Economic Accelerator bill returns to Parliament


Brandon How
Administrator

Education minister Jason Clare has re-introduced legislation drafted by the former government to advance Australia’s Economic Accelerator, which will bring about more grants for commercialisation and industry-led postgraduate research.

The legislation was initially introduced in February by then-Education minister Stuart Robert but lapsed when parliament was prorogued in April ahead of the federal election. The bill tabled on Thursday is identical to the original version.

It seeks to amend the Higher Education Support Act 2003 to give power to the Education minister to issue grants supporting an increase of industry-led postgraduate research and to develop technologies to a level that’s attractive to commercial investors.

The minister will also be able to fund research at higher education providers to undertake research programs aligned with areas of national priority.

Education minister Jason Clare. Image: ARC

Following the passage of the bill, an ongoing AEA grant program worth $432 million over four years from 2022-23 will be set up. A further $36.1 million will be committed to “new industry-led postgraduate study programs” over the same period.

This has changed since the explanatory memorandum issued by the Coalition in February, when $505.2 million and $52.4 million over five years from 2021-22 was to be provide for the same two programs. This change is contained in the federal government’s October Budget.

The Coalition government AEA program will consist of two stages of competitive grants, followed by a third co-investment fund stage for up to 50 companies supported through Main Sequence Ventures. The latter would be worth $150 million, according to the previous federal government.

Mr Clare noted that while Australia ranks fifth on the 2022 World Intellectual Property Organisation’s Global Innovation Index for foundational research, it ranks 37th for knowledge and technology outputs.

“The former government’s university research commercialisation panel considered this problem and recommended a dedicated funding programme to help higher education providers to bridge this gap and that is what this bill does,” Mr Clare said.

“The Australia’s economic accelerator or a programme is a new funding programme targeted at supporting research translation and commercialisation within our universities… Distinct from other funding models in research, the AEA will have a fast-fail focus.

“It will fill a gap in the current research commercialisation landscape by funding translational research from early-stage research into a product that shows viability for industry partnership and investment. Projects will progress through the programme based on the continued success and achievement milestones.

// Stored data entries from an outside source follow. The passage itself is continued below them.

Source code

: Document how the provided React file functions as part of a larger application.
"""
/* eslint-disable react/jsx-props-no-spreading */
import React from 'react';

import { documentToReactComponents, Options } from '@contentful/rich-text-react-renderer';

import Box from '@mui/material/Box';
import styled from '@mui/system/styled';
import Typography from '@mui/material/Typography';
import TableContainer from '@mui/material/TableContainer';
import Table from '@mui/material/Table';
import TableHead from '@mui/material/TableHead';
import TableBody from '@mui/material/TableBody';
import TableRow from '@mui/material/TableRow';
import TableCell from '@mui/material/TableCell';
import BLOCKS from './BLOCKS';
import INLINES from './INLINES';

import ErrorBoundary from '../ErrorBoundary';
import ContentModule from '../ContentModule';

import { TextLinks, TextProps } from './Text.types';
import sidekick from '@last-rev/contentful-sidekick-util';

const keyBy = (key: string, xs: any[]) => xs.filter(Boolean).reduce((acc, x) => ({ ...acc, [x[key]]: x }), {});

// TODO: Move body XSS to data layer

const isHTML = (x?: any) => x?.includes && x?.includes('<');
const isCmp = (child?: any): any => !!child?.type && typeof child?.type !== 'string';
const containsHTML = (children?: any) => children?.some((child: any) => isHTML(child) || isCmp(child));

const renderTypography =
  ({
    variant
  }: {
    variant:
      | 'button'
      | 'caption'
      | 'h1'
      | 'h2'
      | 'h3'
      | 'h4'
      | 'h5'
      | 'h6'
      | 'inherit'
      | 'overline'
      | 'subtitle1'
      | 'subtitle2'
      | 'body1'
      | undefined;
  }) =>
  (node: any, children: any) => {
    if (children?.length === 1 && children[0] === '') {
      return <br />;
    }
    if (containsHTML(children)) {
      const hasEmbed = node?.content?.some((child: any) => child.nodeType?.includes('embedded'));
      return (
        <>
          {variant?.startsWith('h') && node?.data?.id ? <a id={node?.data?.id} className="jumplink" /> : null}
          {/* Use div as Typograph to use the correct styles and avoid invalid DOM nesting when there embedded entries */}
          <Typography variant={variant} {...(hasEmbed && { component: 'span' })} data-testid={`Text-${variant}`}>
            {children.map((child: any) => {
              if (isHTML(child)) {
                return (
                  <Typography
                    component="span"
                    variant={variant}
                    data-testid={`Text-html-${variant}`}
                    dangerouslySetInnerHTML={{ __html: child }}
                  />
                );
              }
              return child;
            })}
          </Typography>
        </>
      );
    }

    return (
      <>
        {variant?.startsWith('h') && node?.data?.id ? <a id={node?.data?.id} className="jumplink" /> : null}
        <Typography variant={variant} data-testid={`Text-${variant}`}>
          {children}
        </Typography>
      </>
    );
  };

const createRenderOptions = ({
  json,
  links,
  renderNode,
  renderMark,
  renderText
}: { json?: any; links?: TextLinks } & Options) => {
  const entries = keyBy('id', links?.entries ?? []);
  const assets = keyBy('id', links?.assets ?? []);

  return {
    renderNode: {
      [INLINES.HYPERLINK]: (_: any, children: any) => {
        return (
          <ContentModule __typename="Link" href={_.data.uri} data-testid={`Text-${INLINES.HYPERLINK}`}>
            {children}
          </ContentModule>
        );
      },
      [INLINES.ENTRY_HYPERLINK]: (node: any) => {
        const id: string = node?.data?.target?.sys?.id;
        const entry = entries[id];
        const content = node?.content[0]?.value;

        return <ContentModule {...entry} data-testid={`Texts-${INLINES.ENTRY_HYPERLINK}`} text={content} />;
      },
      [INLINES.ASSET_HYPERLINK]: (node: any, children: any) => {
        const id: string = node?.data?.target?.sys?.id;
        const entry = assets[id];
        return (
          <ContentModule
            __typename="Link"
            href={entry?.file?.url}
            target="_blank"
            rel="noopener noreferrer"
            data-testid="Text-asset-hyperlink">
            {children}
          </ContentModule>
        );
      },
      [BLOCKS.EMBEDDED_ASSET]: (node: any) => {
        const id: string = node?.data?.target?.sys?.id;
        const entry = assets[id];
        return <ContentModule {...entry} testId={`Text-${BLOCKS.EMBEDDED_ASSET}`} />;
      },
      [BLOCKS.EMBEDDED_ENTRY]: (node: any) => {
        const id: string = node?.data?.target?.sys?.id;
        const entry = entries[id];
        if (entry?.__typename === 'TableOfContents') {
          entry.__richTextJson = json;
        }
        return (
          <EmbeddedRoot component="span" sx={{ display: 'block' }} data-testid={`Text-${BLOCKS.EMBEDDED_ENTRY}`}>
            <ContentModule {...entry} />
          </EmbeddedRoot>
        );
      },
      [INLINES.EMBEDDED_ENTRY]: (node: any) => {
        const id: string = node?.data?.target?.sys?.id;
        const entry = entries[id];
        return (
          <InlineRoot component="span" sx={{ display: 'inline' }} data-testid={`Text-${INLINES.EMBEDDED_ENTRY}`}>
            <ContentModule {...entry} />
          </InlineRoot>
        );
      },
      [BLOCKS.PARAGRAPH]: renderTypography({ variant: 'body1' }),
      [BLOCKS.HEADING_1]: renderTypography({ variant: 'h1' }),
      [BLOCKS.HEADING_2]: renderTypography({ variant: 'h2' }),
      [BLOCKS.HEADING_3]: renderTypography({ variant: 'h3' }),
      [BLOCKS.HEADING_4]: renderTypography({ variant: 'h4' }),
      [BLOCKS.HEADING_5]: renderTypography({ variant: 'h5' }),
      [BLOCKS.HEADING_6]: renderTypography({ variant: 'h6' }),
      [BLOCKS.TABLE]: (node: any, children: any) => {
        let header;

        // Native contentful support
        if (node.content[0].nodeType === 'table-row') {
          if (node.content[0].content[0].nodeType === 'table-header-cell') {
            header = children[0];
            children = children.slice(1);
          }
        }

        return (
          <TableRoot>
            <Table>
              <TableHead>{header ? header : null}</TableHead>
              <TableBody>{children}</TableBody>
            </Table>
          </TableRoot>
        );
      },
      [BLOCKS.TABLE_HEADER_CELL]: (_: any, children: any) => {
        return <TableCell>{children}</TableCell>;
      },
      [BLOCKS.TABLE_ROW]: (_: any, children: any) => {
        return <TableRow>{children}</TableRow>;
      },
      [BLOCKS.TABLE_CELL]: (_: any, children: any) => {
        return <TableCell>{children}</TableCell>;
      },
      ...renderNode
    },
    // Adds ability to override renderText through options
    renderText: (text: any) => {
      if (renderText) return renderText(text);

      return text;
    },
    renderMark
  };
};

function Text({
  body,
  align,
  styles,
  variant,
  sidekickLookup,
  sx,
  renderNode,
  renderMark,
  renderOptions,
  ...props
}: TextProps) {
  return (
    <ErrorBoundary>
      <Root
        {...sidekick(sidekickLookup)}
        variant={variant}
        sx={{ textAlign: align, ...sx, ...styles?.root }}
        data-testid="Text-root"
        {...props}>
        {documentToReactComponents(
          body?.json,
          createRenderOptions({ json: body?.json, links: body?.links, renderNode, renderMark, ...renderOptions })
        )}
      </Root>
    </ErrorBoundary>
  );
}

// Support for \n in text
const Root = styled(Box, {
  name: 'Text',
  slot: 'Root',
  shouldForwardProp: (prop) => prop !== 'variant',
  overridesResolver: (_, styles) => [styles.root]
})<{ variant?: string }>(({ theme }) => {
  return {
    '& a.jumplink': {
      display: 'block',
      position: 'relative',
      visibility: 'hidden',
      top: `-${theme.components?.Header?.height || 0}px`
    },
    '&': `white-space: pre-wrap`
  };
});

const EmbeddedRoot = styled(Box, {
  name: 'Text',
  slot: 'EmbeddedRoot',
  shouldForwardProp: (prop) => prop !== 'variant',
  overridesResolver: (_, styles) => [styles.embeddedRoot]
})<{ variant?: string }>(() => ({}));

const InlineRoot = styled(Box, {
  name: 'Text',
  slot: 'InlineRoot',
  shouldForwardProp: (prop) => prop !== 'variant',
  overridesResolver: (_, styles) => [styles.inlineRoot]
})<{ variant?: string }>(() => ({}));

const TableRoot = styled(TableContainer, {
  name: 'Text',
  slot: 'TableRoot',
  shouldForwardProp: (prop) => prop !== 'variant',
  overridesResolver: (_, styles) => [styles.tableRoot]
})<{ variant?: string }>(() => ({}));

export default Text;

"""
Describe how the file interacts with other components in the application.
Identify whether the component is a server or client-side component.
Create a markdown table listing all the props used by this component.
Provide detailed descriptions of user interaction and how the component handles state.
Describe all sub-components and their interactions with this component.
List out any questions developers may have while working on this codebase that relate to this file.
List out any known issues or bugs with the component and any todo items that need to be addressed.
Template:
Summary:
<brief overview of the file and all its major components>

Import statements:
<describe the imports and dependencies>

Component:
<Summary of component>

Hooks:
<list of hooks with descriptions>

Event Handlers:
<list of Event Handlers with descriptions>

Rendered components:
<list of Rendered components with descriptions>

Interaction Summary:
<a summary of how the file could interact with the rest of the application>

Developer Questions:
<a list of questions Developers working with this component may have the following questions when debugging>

The postgraduate programs intend to “embed researchers in industry settings, enhancing research commercialisation and translation skills and building research careers in industry”.

An “expert commercialisation board, supported by expert Priority Managers,” will manage the AEA program, which will consist of up to eight members. The board will advise the Education minister through a Research Commercialisation Strategy to be produced every five years from 2022-23.

The Coalition originally committed fundin to the AEA in its March 2022-23 Budget. Overall, the AEA will be a decade-long $1.6 billion program seeking to drive reform in the higher education sector supporting the translation and commercialisation of university research across three stages, according to the Department of Education.